▶ **WHAT IS REQUIRED**
Print all the data below exactly, without images.

▶ **AVAILABLE DATA**

- - - -

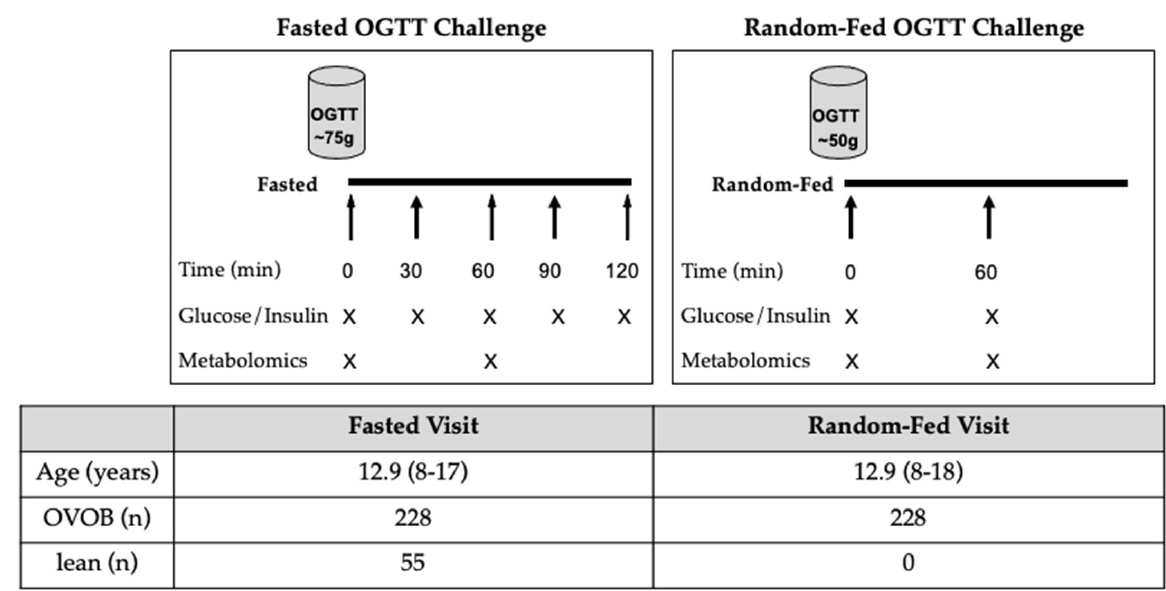
Figure 1. Study Design. Overweight and obese (OVOB) and lean participants were recruited prior to the first visit (Fasted Visit), where an oral glucose tolerance test (OGTT) (75 g) was administered in the fasted state. The OVOB participants returned approximately a week later for an OGTT (50 g) in a random fed state (Random-Fed Visit). Blood samples were collected before and during the OGTT and used for glucose, insulin, and untargeted metabolomics assays. Mean age and range of ages reported (years).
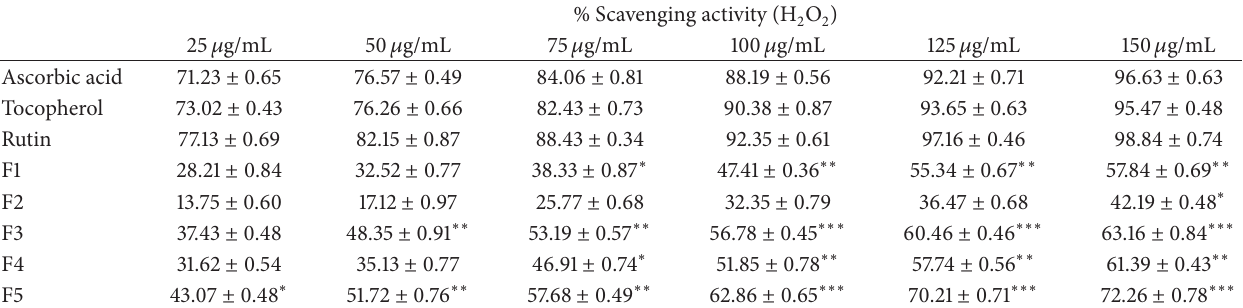
Table 4: Hydrogen peroxide radical scavenging activity of flavone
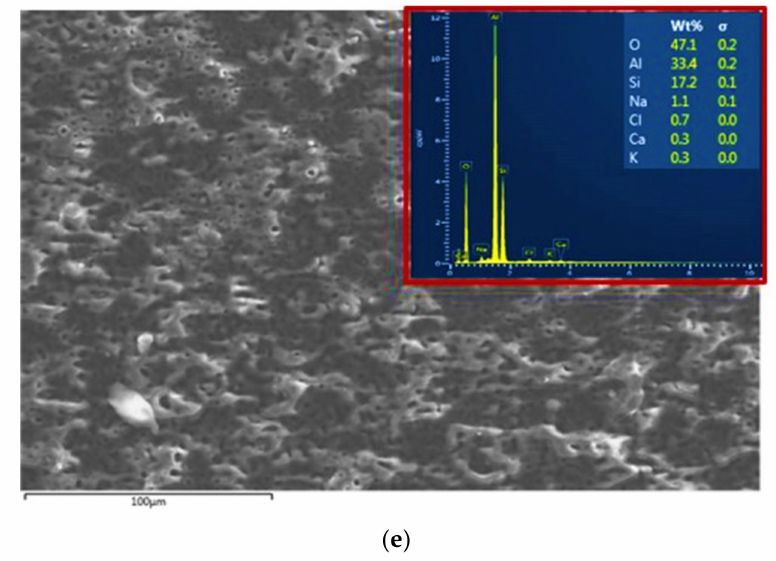
Figure 2. EDS analysis of the AA2014 Al alloy samples after PEO coating under different conditions:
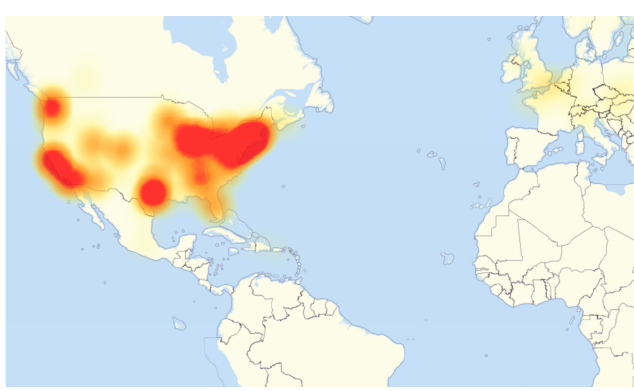
Figure 3. Map of areas most affected by attacks, 16:45 UTC,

- - - -

▶ **ANSWER BOX**
Figure 1. Study Design. Overweight and obese (OVOB) and lean participants were recruited prior to the first visit (Fasted Visit), where an oral glucose tolerance test (OGTT) (75 g) was administered in the fasted state. The OVOB participants returned approximately a week later for an OGTT (50 g) in a random fed state (Random-Fed Visit). Blood samples were collected before and during the OGTT and used for glucose, insulin, and untargeted metabolomics assays. Mean age and range of ages reported (years).
Table 4: Hydrogen peroxide radical scavenging activity of flavone
Figure 2. EDS analysis of the AA2014 Al alloy samples after PEO coating under different conditions:
Figure 3. Map of areas most affected by attacks, 16:45 UTC,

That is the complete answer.